Earning little public attention beyond their campuses, and sometimes even less inside those boundaries, a growing number of schools—at all levels—are answering yes. The Consortium on Peace Research, Education and Development—a national group based at Evergreen State College in Washington—reports that more than 500 undergraduate and graduate programs are in place in over 40 countries. In 1970, only one U.S. school—Manchester College in Indiana—offered a peace studies degree. This year the number exceeds 70, including the University of Missouri-Columbia where Professors John Kultgen, Bill Wickersham and others are teaching peace related courses. Much praise to them, and to the more than 200 students in their classes. They bring honor to MU.
Nationally, as many as 300 colleges and universities sponsor minors or concentrations. The University of San Diego recently received a $25 million gift from Joan Kroc to create a center for peace education.
The message is getting through: unless we teach our children peace, someone else will teach them violence.
The long-term goal of peace education is, broadly put, to reduce violence, whether it is military violence, domestic violence, economic violence, environmental violence or any other kind. Peace education at one school—including high school and elementary schools—may emphasize the practical elements of dispute resolution. At another, diplomacy and security issues are the focus. One school may be intent on stirring students to become the next Dorothy Day or Gandhi. Another may focus on why in America we spend $13 billion a year ($52 each taxpayer) in foreign aid to help the world and $275 billion a year ($1560 apiece in taxes) to fight it.

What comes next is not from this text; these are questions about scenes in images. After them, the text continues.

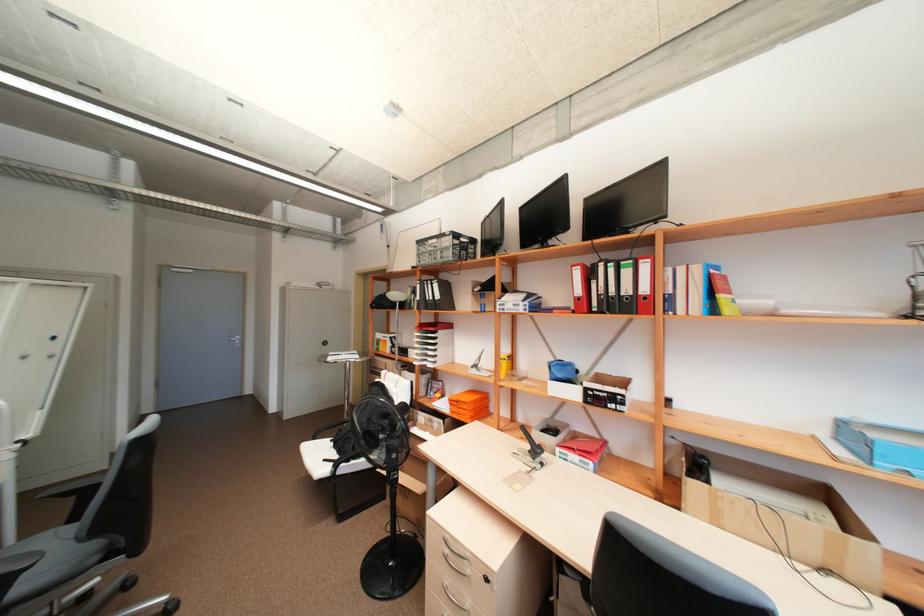
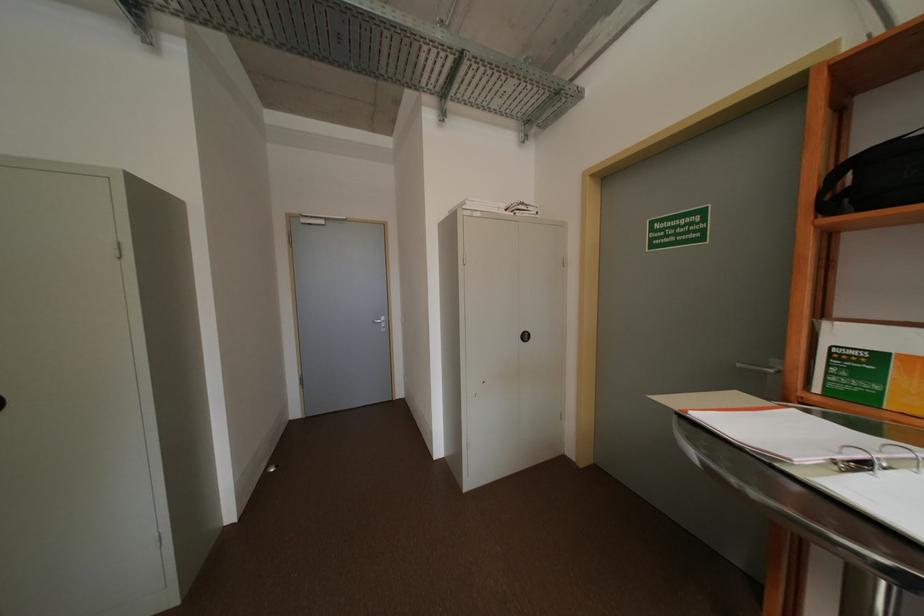
In a continuous first-person perspective shot, in which direction is the camera moving?

The cameraman moved toward left, forward.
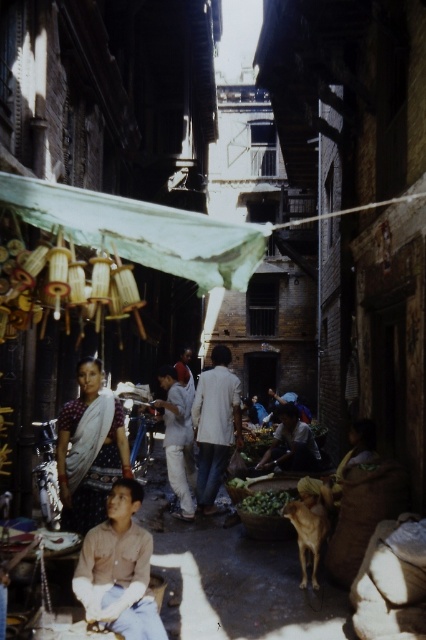
Question: Which point is closer to the camera taking this photo?

Choices:
 (A) (181, 456)
 (B) (284, 490)
 (C) (308, 506)

Answer: (C)

Question: Can you confirm if brown furry dog at center is thinner than green leafy vegetables at center?

Choices:
 (A) no
 (B) yes

Answer: (B)

Question: Where is light beige fabric coat at center located in relation to green leafy vegetables at center in the image?

Choices:
 (A) above
 (B) below

Answer: (A)

Question: Which object is the closest to the brown cotton shirt at lower left?

Choices:
 (A) light brown cotton shirt at center
 (B) light blue fabric shirt at center
 (C) brown furry dog at center
 (D) green leafy vegetables at center

Answer: (C)

Question: Which is nearer to the dark brown fabric at center?

Choices:
 (A) brown furry dog at center
 (B) green leafy vegetables at center

Answer: (B)

Question: Does brown cotton shirt at lower left appear under dark brown fabric at center?

Choices:
 (A) yes
 (B) no

Answer: (B)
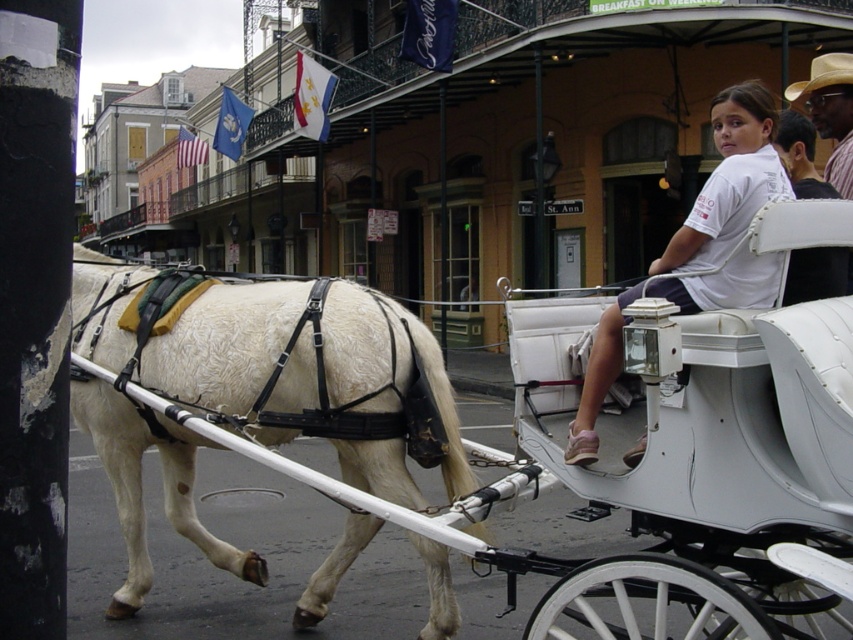
Based on the coordinates provided, where is the white textured horse at left positioned in the image?

The white textured horse at left is positioned at coordinates point [225,342].

You are a tourist in New Orleans and spot a historic horse carriage ride. You notice two items at the upper right of the scene. Which item is located lower between the white cotton shirt at upper right and the tan straw hat at upper right?

The white cotton shirt at upper right is positioned under the tan straw hat at upper right, so the white cotton shirt at upper right is lower.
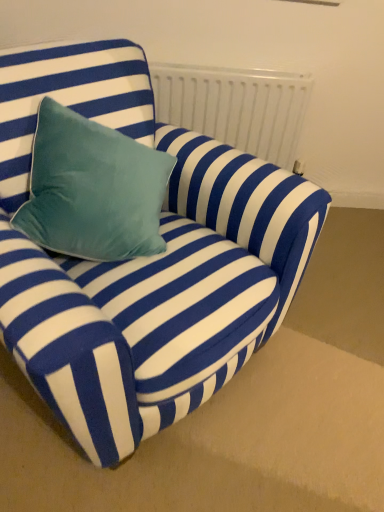
Question: Is white matte radiator at upper center positioned with its back to blue velvet couch at center?

Choices:
 (A) no
 (B) yes

Answer: (A)

Question: From the image's perspective, does white matte radiator at upper center appear lower than blue velvet couch at center?

Choices:
 (A) yes
 (B) no

Answer: (B)

Question: Considering the relative positions of white matte radiator at upper center and blue velvet couch at center in the image provided, is white matte radiator at upper center behind blue velvet couch at center?

Choices:
 (A) no
 (B) yes

Answer: (B)

Question: From a real-world perspective, is white matte radiator at upper center physically below blue velvet couch at center?

Choices:
 (A) no
 (B) yes

Answer: (B)

Question: Considering the relative sizes of white matte radiator at upper center and blue velvet couch at center in the image provided, is white matte radiator at upper center shorter than blue velvet couch at center?

Choices:
 (A) yes
 (B) no

Answer: (A)

Question: Is white matte radiator at upper center taller than blue velvet couch at center?

Choices:
 (A) no
 (B) yes

Answer: (A)

Question: From the image's perspective, is blue velvet couch at center below white matte radiator at upper center?

Choices:
 (A) yes
 (B) no

Answer: (A)

Question: Considering the relative positions of blue velvet couch at center and white matte radiator at upper center in the image provided, is blue velvet couch at center in front of white matte radiator at upper center?

Choices:
 (A) yes
 (B) no

Answer: (A)

Question: Can you confirm if blue velvet couch at center is smaller than white matte radiator at upper center?

Choices:
 (A) yes
 (B) no

Answer: (B)

Question: Is blue velvet couch at center taller than white matte radiator at upper center?

Choices:
 (A) no
 (B) yes

Answer: (B)

Question: From a real-world perspective, is blue velvet couch at center on top of white matte radiator at upper center?

Choices:
 (A) no
 (B) yes

Answer: (B)

Question: Is blue velvet couch at center turned away from white matte radiator at upper center?

Choices:
 (A) no
 (B) yes

Answer: (A)

Question: Is blue velvet couch at center inside or outside of white matte radiator at upper center?

Choices:
 (A) inside
 (B) outside

Answer: (B)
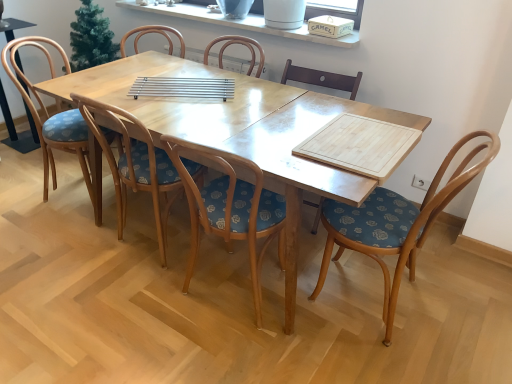
This screenshot has width=512, height=384. In order to click on vacant region under wooden chair with floral upholstery at center, the 3th chair in the left-to-right sequence (from a real-world perspective) in this screenshot , I will do `click(221, 309)`.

Peace teachers have no illusions that a few lessons on the philosophy of nonviolence and a required reading list on the literature of peace will cause governments to start stockpiling plowshares, not swords, or that students will instantly convert to Franciscan pacifism. Peace education is in its infancy.

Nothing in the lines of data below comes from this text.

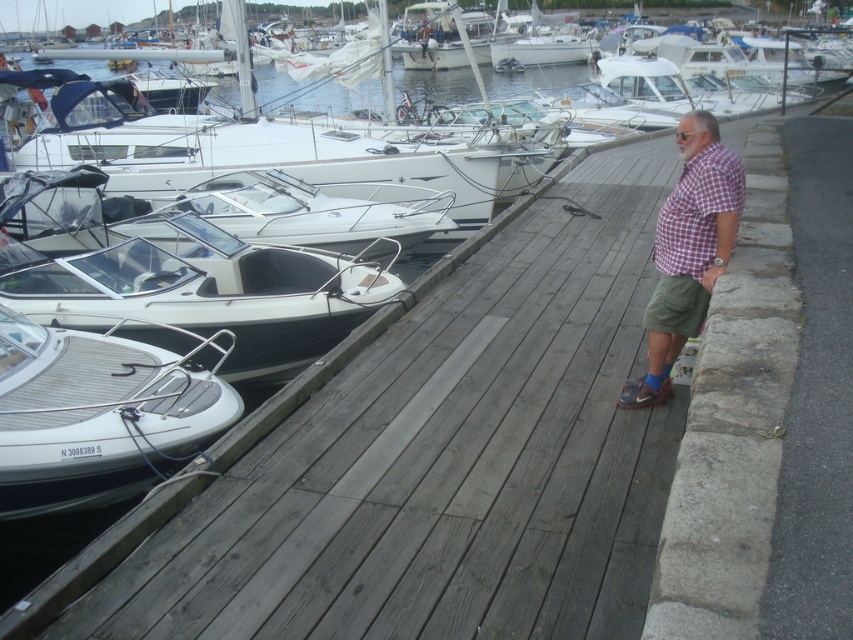
You are a photographer trying to capture the entire gray wood dock at center and checkered fabric shirt at center in one frame. Given that the camera can only focus on objects within a 3 meter width, will both objects fit within the frame?

The gray wood dock at center has a lesser width compared to checkered fabric shirt at center, so the total width of both objects combined may exceed the camera frame limit. Therefore, it might not fit within the 3 meter width.

You are a dock worker who needs to move a 1.5 meter long ladder from the white glossy boat at left to the white textured boat at left. Can you safely carry the ladder horizontally between them without it touching either boat?

The distance between the white glossy boat at left and the white textured boat at left is 1.29 meters. Since the ladder is 1.5 meters long, it would extend beyond the space between them, making it unsafe to carry horizontally without touching the boats.

You are standing on the gray wood dock at center and want to walk towards the checkered fabric shirt at center. Which direction should you move?

The gray wood dock at center is to the left of the checkered fabric shirt at center, so you should move to the right to reach the checkered fabric shirt at center.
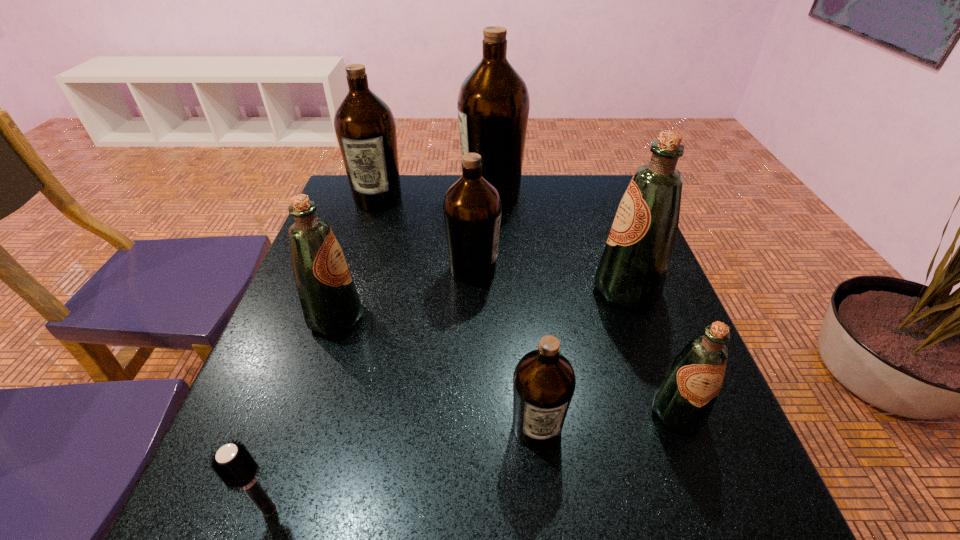
In the image, there is a desktop. Where is `vacant space at the near right corner`? vacant space at the near right corner is located at coordinates (733, 529).

This screenshot has height=540, width=960. I want to click on free space between the hairbrush and the biggest brown olive oil, so (x=380, y=352).

This screenshot has width=960, height=540. In order to click on free space between the third farthest brown olive oil and the biggest green olive oil in this screenshot , I will do `click(550, 279)`.

Locate an element on the screen. unoccupied area between the second nearest brown olive oil and the nearest green olive oil is located at coordinates (575, 341).

Identify the location of vacant area between the third smallest brown olive oil and the smallest green olive oil. (527, 305).

Locate an element on the screen. vacant space that is in between the nearest green olive oil and the second smallest brown olive oil is located at coordinates coord(575,341).

This screenshot has width=960, height=540. What are the coordinates of `free spot between the third biggest brown olive oil and the leftmost green olive oil` in the screenshot? It's located at (404, 294).

Find the location of a particular element. empty location between the hairbrush and the tallest olive oil is located at coordinates (380, 352).

At what (x,y) coordinates should I click in order to perform the action: click on free space between the third farthest brown olive oil and the biggest green olive oil. Please return your answer as a coordinate pair (x, y). Looking at the image, I should click on (550, 279).

Identify the location of blank region between the nearest object and the smallest brown olive oil. 403,468.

My own involvement began in 1982 when I volunteered to teach a course on nonviolence at a Washington D.C. public high school. The students were able to grasp intellectually what they had already absorbed emotionally: the haunting awareness that their future is threatened, and their present enswamped, by military, family and environmental violence. I have been volunteering at that high school since, and have taken the course to other sites, including Georgetown Law School, the University of Maryland, American University and a prison. I’ve had more than 5,000 students.

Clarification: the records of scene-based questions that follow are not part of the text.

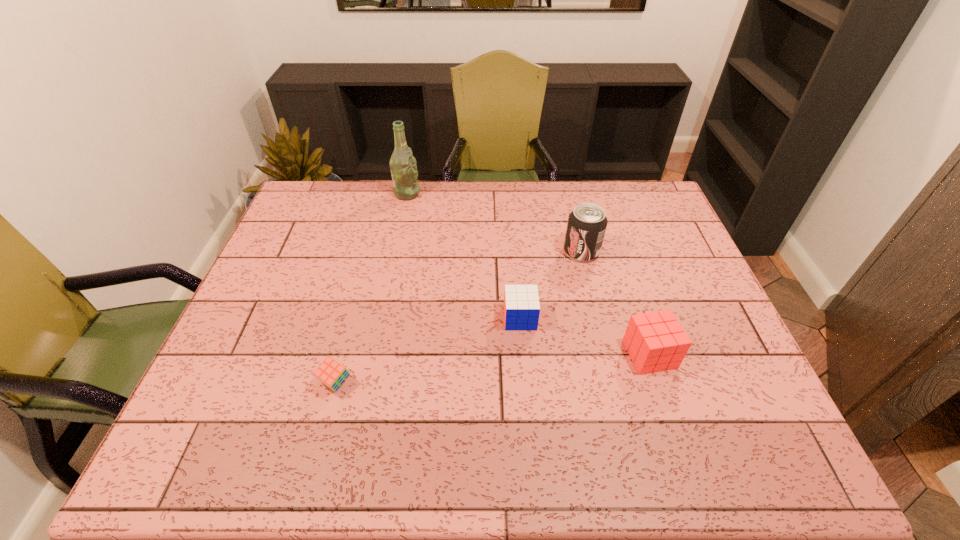
You are a GUI agent. You are given a task and a screenshot of the screen. Output one action in this format:
    pyautogui.click(x=<x>, y=<y>)
    Task: Click on the blank region between the farthest cube and the rightmost cube
    
    Given the screenshot: What is the action you would take?
    click(x=585, y=336)

I want to click on empty space between the rightmost cube and the second cube from left to right, so pos(585,336).

Image resolution: width=960 pixels, height=540 pixels. Find the location of `blank region between the farthest object and the leftmost cube`. blank region between the farthest object and the leftmost cube is located at coordinates (372, 288).

Point out which object is positioned as the third nearest to the fourth nearest object. Please provide its 2D coordinates. Your answer should be formatted as a tuple, i.e. [(x, y)], where the tuple contains the x and y coordinates of a point satisfying the conditions above.

[(404, 173)]

Find the location of `object that ranks as the third closest to the second farthest object`. object that ranks as the third closest to the second farthest object is located at coordinates (404, 173).

Find the location of a particular element. This screenshot has width=960, height=540. cube object that ranks as the closest to the third object from right to left is located at coordinates (655, 341).

Locate an element on the screen. Image resolution: width=960 pixels, height=540 pixels. the closest cube to the third tallest object is located at coordinates (521, 302).

You are a GUI agent. You are given a task and a screenshot of the screen. Output one action in this format:
    pyautogui.click(x=<x>, y=<y>)
    Task: Click on the free location that satisfies the following two spatial constraints: 1. on the surface of the rightmost cube; 2. on the right side of the beer bottle
    This screenshot has width=960, height=540.
    Given the screenshot: What is the action you would take?
    pyautogui.click(x=374, y=354)

Image resolution: width=960 pixels, height=540 pixels. What are the coordinates of `vacant area in the image that satisfies the following two spatial constraints: 1. on the back side of the soda can; 2. on the surface of the farthest object` in the screenshot? It's located at coord(567,193).

The image size is (960, 540). What are the coordinates of `free space in the image that satisfies the following two spatial constraints: 1. on the back side of the rightmost cube; 2. on the surface of the farthest object` in the screenshot? It's located at click(x=597, y=193).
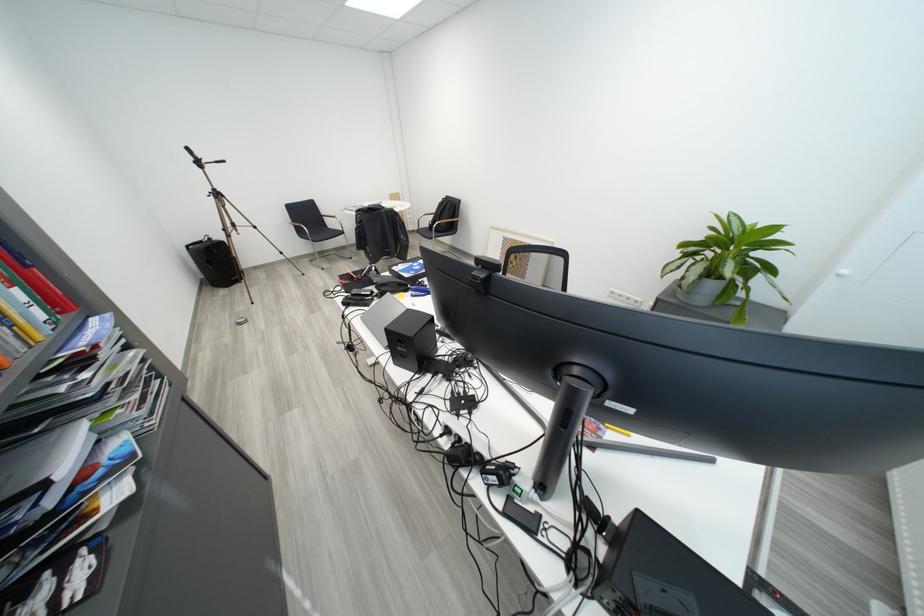
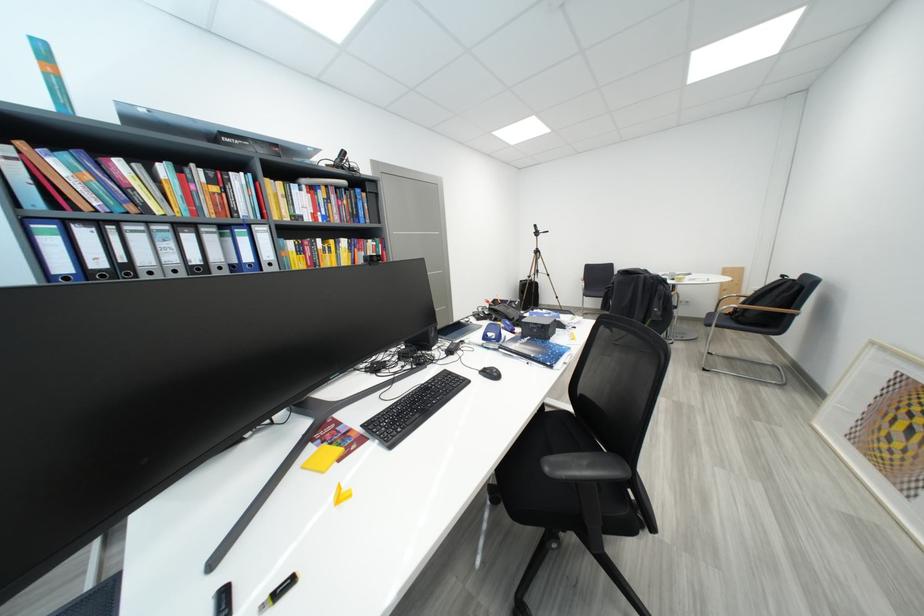
Locate, in the second image, the point that corresponds to pixel 501 230 in the first image.

(881, 346)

Over the years, I have visited hundreds of schools to lecture on nonviolence. Although each peace-teaching school had a different tale about its origins and current program, most were linked by shared realities:
--peace studies teachers had to defend themselves against faculty carpers who dismissed the program as intellectually soft, ideology-driven, or a ruse for reliving the heady 60s.
--peace teachers learned to become world-class scroungers, whether for office space or funding from already impoverished sociology or philosophy departments,
--students at colleges with only a concentration or minor in peace studies were told to be happy with those crumbs, or come back in five years when a new president might be sympathetic to a major.
--students majoring in peace studies were forever being asked by perplexed parents, “You really think you can get a job as a peacemaker?”
--peace teachers wonder why Congress gives more than $700 million a day to the Pentagon—about $8,000 a second—but not a dime to peace education.
Those are the usual obstacles faced by peace educators and peace seekers. No matter. If the path to peace has no obstacles, it probably isn’t leading anywhere anyway.
Colman McCarthy, director of the Center for Teaching Peace in Washington and a former Washington Post columnist whose writing was carried by The Tribune, is speaking Tuesday evening 8 p.m. at Fisher Auditorium in Gannett Hall, UM.